US nuclear safety improves in wake of Fukushima disaster

Maria Korsnick chaired the committee, consisting of chief nuclear officers who developed the U.S. response to lessons learned from the Fukushima accident. | Contributed photo

Nuclear experts from Japan and the United States recently announced that the safety standards in America had become even higher after the March 2011 Fukushima Daiichi accident.

According to Nuclear Energy Institute Chief Operating Officer Maria Korsnick, the safety enhancements have been significant. Korsnick was speaking at an Nuclear Energy Institute-sponsored briefing, “Fukushima Daiichi Five Years Later: A Progress Report.”
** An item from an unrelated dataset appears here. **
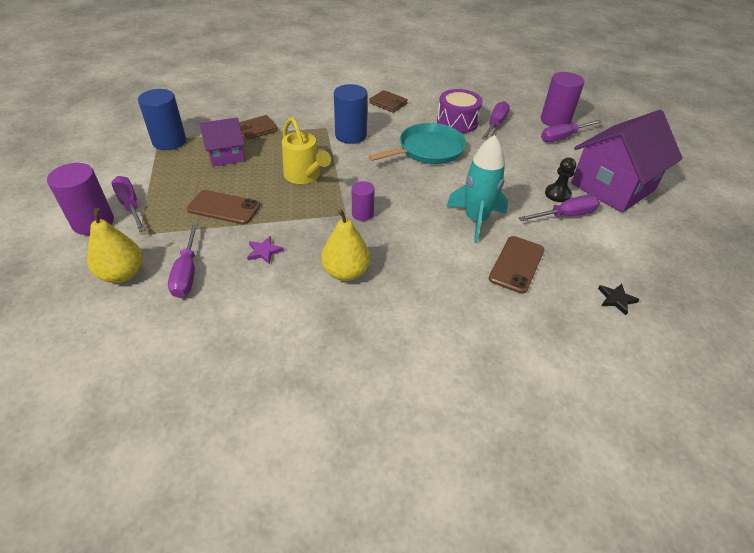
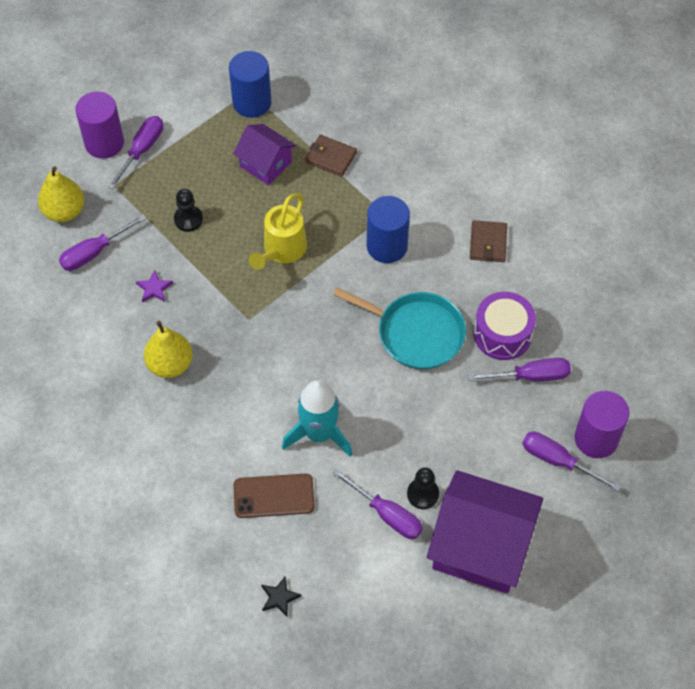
camera: 60 degrees right, 15 degrees up
(224, 207) = (188, 219): brown phone -> black pawn
(362, 214) = (258, 333): purple cylinder -> none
“They are based on well-defined lessons learned from Fukushima,” Korsnick said. “Their development and implementation has been coordinated by chief nuclear officers and technical advisers throughout the industry, and they are being implemented at all US nuclear power plants.”

Korsnick chaired the committee, consisting of chief nuclear officers who developed the U.S. response to lessons learned from the Fukushima accident. The actions taken were in close coordination with the Electric Power Research Institute, the Institute of Nuclear Power Operations and Nuclear Energy Institute.

The FLEX strategy is chief among the safety enhancements. It addresses the major problem encountered at Fukushima, the loss of water and power to maintain effective reactor cooling, by stationing additional layers of backup safety equipment in well-protected locations at all plant sites.

The equipment includes diesel-driven pumps, electric generators, ventilation fans, battery packs, hoses, cables and satellite communication gear.